Questa opinione mal si concilia con il principio della domanda. Si supera dicendo che in fondo la parte non è obbligata a proporre la domanda, ma l’ordine fa sorgere un onere per la parte. La critica è che la volontà della parte è coartata. Libertà di agire in giudizio significa libertà di agire ma anche libertà di non agire in giudizio. È l’opinione più diffusa;
– Con la chiamata del terzo in realtà non si propone nessuna domanda, semplicemente si ha una denunzia di lite (denuntiatio litis). Il terzo non diventa parte e non è soggetto alla cosa giudicata, se vuole fa l’intervento volontario determinando un ampliamento della materia del contendere. È l’opinione più rispettosa del principio della domanda. È l’opinione preferibile;
– Con la citazione al terzo si fa una mera denuncia di lite cui la legge ricollega l’effetto di estendere la qualità di parte al terzo e quindi renderlo soggetto alla cosa giudicata. Lascia perplessi perché, in base al principio che la natura dell’atto e del potere esercitato si desume dalla natura dell’effetto, poiché la qualità di parte si acquista per effetto della proposizione della domanda bisognerebbe poi dedurre che si ha una vera e propria proposizione di domanda (e non una denuncia di lite).
Il giudice può ordinare la chiamata del terzo in ogni momento (art. 270 c.p.c.), anche quando è già preclusa la possibilità per il terzo di chiamare una parte. In seguito all’introduzione del sistema delle preclusioni taluni hanno ritenuto che queste operino una sorta di rimessioni in termini nei confronti della parte che trae un vantaggio dalla chiamata del terzo. È stato pertanto proposto di ridurre temporalmente il tempo fino al momento in cui le parti hanno ancora la possibilità di chiamare il terzo.
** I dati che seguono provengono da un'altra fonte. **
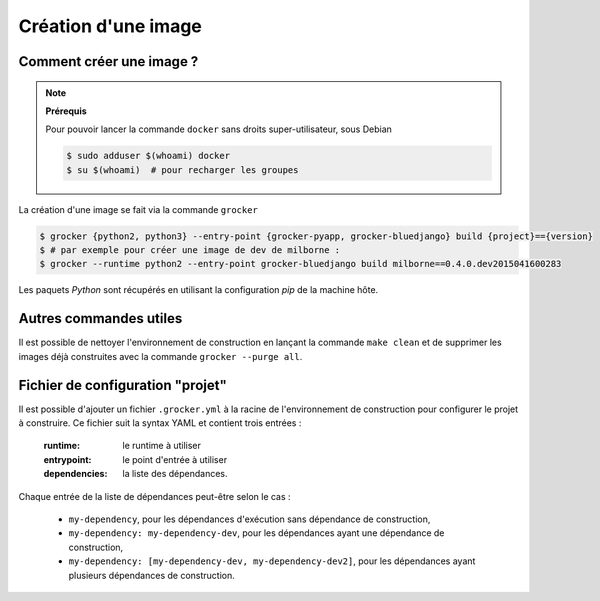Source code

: Création d'une image
====================

Comment créer une image ?
-------------------------

.. note:: **Prérequis**

  Pour pouvoir lancer la commande ``docker`` sans droits super-utilisateur, sous Debian

  .. code-block:: bash

      $ sudo adduser $(whoami) docker
      $ su $(whoami)  # pour recharger les groupes


La création d'une image se fait via la commande ``grocker``

.. code-block:: bash

    $ grocker {python2, python3} --entry-point {grocker-pyapp, grocker-bluedjango} build {project}=={version}
    $ # par exemple pour créer une image de dev de milborne :
    $ grocker --runtime python2 --entry-point grocker-bluedjango build milborne==0.4.0.dev2015041600283

Les paquets *Python* sont récupérés en utilisant la configuration *pip* de la machine hôte.


Autres commandes utiles
-----------------------

Il est possible de nettoyer l'environnement de construction en lançant la commande ``make clean`` et de supprimer les
images déjà construites avec la commande ``grocker --purge all``.


Fichier de configuration "projet"
---------------------------------

Il est possible d'ajouter un fichier ``.grocker.yml`` à la racine de l'environnement de construction pour configurer le projet à construire.
Ce fichier suit la syntax YAML et contient trois entrées :

    :runtime: le runtime à utiliser
    :entrypoint: le point d'entrée à utiliser
    :dependencies: la liste des dépendances.

Chaque entrée de la liste de dépendances peut-être selon le cas :

   - ``my-dependency``,  pour les dépendances d'exécution sans dépendance de construction,
   - ``my-dependency: my-dependency-dev``, pour les dépendances ayant une dépendance de construction,
   - ``my-dependency: [my-dependency-dev, my-dependency-dev2]``, pour les dépendances ayant plusieurs dépendances de construction.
Questa interpretazione non è stata accolta dalla giurisprudenza (questa mantiene l’interpretazione secondo cui il giudice ha la possibilità di ordinare la chiamata del terzo in ogni momento).
I poteri del terzo devono essere determinati dal tipo di situazione sostanziale in relazione al quale viene chiamato (situazione sostanziale cosiddett legittimante).
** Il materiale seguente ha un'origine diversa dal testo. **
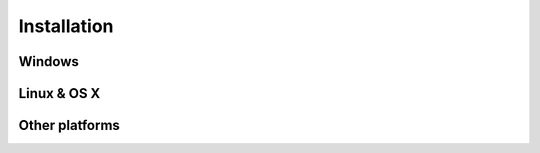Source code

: Installation
============

Windows
-------

Linux & OS X
------------

Other platforms
---------------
Il processo con cumulo di cause (oggettivo o soggettivo, o soggettivo e oggettivo) deve essere configurato come un unico processo, o come un fascio di processo che sono affiancati (tanti quante sono le situazioni sostanziali controverse)?
Se si ammette che il processo sia un fascio di procedimenti che si svolgono contemporaneamente, allora è possibile che trovino applicazione degli istituti particolari soltanto con riferimento ad alcune delle domande cumulate (es. un soggetto che ha proposto più domande, potrebbe rinunciare agli atti del giudizio con riferimento ad una sola delle domande).